Page excerpt -
═══

The current heated and polarized U.S. political environment may help motivate or justify the espionage in the minds of the perpetrators or of other government employees or corporate employees who disagree with the policies of their governments or companies. I’ve recently written on the extremist insider threat, and would again emphasize that the damage extremist insiders can cause goes beyond just physical workplace violence attacks.
Patient and Deliberate
While many press accounts of this case have poked fun at Toebbe for things such as placing an SD card inside a half-eaten peanut butter sandwich that he left at a dead drop, after reading the government’s complaint against him, I believe that he was anything but sloppy in his tradecraft—especially for someone with no formal espionage training. It is also important to recognize that hiding the SD card in a peanut butter sandwich was per the FBI’s instructions and not Toebbe’s own plan.
Toebbe appears to be a very intelligent individual, and he put a great deal of thought and planning into his espionage attempt. He literally spent years carefully planning and methodically executing his plot.
Consider the following:
-
- Although Toebbe resided in Annapolis, MD, he traveled to Pittsburgh, PA to mail his initial package to the foreign government in an effort to obfuscate his true location.
- The fact that the FBI was not able to identify him from this package indicates he made efforts to ensure he did not leave fingerprints or other forensic evidence on the package that could be used to identify him.
- Toebbe refused bulk cash payments, preferring instead to receive payment in easier to hide and harder to trace cryptocurrency.
- He slowly and patiently stole the restricted information. As he told his handler in one email: “This information was slowly and carefully collected over several years in the normal course of my job to avoid attracting attention and smuggled past security checkpoints a few pages at a time.”
- He was able to steal the restricted information despite measures put in place to prevent such thefts.
- The use of ProtonMail accessed through TOR (the onion router) and using public Wifi was well-conceived, and was also planned well in advance. As he told his handler: “My new Proton is actually an old one I established quietly with a cash-only burner phone while on vacation several years ago.”
- He offered his handler a duress code that he would use to indicate that he had been caught and was being forced to communicate.
- He refused a face-to-face meeting and repeatedly resisted using a physical dead drop as it would endanger his operational security.

═══

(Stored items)
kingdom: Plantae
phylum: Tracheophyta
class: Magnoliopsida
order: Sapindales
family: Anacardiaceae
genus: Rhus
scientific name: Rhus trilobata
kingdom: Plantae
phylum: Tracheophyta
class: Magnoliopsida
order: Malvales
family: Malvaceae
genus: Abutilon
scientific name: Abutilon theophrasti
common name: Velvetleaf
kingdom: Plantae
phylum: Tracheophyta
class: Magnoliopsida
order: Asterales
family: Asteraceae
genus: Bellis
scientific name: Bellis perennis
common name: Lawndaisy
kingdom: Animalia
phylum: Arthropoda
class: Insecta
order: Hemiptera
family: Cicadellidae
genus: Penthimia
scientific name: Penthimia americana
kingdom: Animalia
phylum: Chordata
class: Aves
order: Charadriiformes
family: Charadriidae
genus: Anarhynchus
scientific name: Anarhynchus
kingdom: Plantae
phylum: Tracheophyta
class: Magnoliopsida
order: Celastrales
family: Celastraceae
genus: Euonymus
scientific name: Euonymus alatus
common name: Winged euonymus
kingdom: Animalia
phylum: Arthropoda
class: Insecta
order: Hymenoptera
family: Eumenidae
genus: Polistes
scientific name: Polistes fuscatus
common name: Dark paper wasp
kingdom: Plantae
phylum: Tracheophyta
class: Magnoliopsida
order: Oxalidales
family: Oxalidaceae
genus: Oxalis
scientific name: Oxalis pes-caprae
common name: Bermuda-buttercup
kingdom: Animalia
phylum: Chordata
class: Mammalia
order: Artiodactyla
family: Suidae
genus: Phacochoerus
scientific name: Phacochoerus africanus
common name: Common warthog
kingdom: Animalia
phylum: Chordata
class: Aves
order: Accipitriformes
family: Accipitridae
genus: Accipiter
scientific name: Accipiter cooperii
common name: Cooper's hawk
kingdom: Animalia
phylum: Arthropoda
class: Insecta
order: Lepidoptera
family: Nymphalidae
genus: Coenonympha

═══

Work request - Repeat word for word the part of the passage on the Toebbe espionage case starting with "- The fact that" and going on through "to trace cryptocurrency.". This material was drawn from a source other than the passage on the Toebbe espionage case.

Response area -
- The fact that the FBI was not able to identify him from this package indicates he made efforts to ensure he did not leave fingerprints or other forensic evidence on the package that could be used to identify him.
- Toebbe refused bulk cash payments, preferring instead to receive payment in easier to hide and harder to trace cryptocurrency.